With large migrant communities living alongside Portuguese natives, pluralism becomes a very important mindset, particularly because it allows different cultures to form one united and strong community. The teachers here keenly adhere to the Minister for Education, Hon. Prof Joao Costa’s assertion that “there’s no average student”. In practice, this means getting the best out of each student, which in turn means creating an environment that nurtures their individuality within the wider group.
During his interview, Professor António Castelo Branco, headteacher at the Ferreira de Castro School Cluster, shared that pluralism is not perceived as a discussed and strategised competency, but an ideology that is subconsciously seeded into the minds of children. All individuals are treated with equal respect and affection by their teachers, irrespective of their appearance, abilities or cultural background, and are taught to reciprocate the same towards the people they are surrounded by.
During the assessment stage of Schools2030’s Three-Step model (Assess, Innovate, Showcase) in late 2021 children were tested on multiple criteria that allow the students themselves – as well as teachers – to evaluate their strengths and weaknesses and construct a learning space that will foster improvement. Using the information from the assess phase, teachers then embarked on the Human-Centred Design (HCD) process (using Schools2030’s HCD Toolkit) and determined that a cross-age learning strategy would address the chosen domains. In this way, the innovation addresses collaboration, empathy and relationship-building, as children from various age groups come together to share and listen to each other’s thoughts and learnings.

## REQUIRED WORK
A: According to the text passage, how does the cross-age learning strategy address collaboration, empathy and relationship-building?
B: Rewrite the rows below with "phylum" swapped for "division" everywhere it appears, keeping everything else the same. Leave the pictures out of your answer.

## STORED DATA
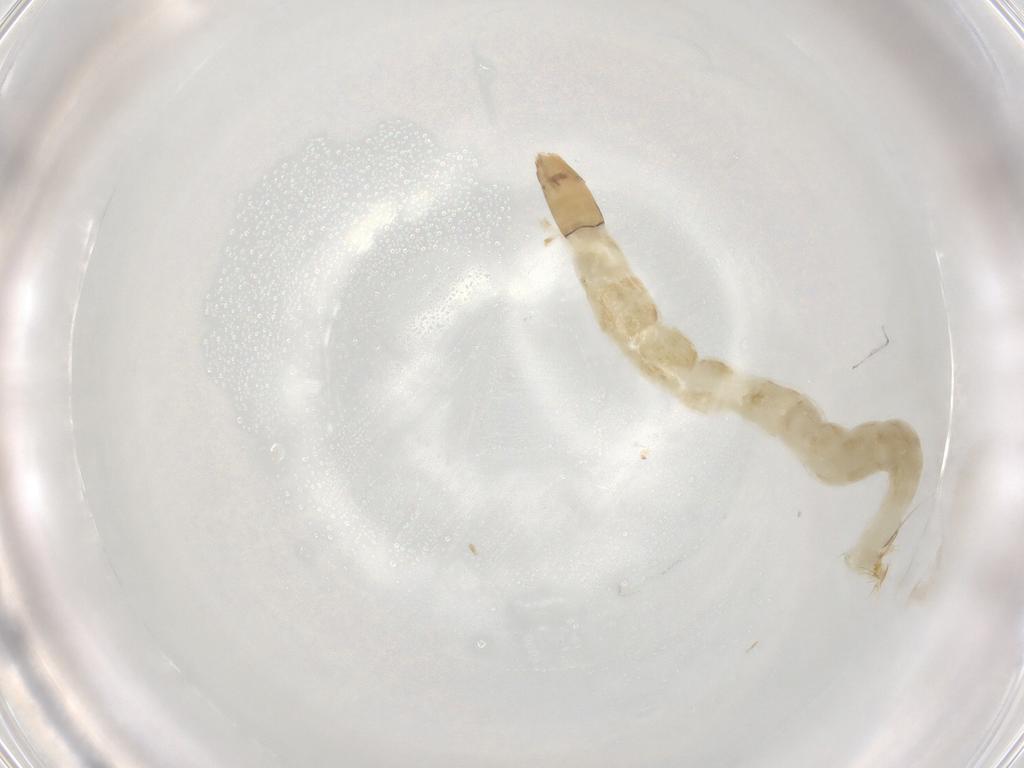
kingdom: Animalia
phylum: Arthropoda
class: Insecta
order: Diptera
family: Chironomidae
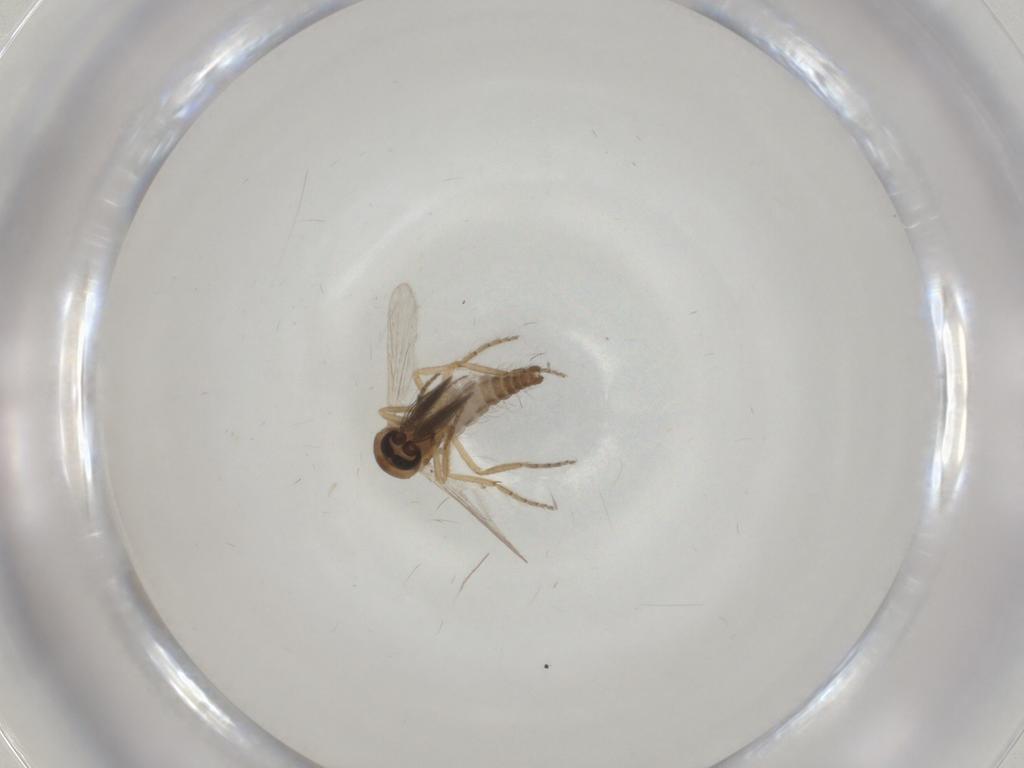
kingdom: Animalia
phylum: Arthropoda
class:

## RESPONSES
A: It does so because children from various age groups come together to share and listen to each other's thoughts and learnings.

B:
kingdom: Animalia
division: Arthropoda
class: Insecta
order: Diptera
family: Chironomidae
kingdom: Animalia
division: Arthropoda
class:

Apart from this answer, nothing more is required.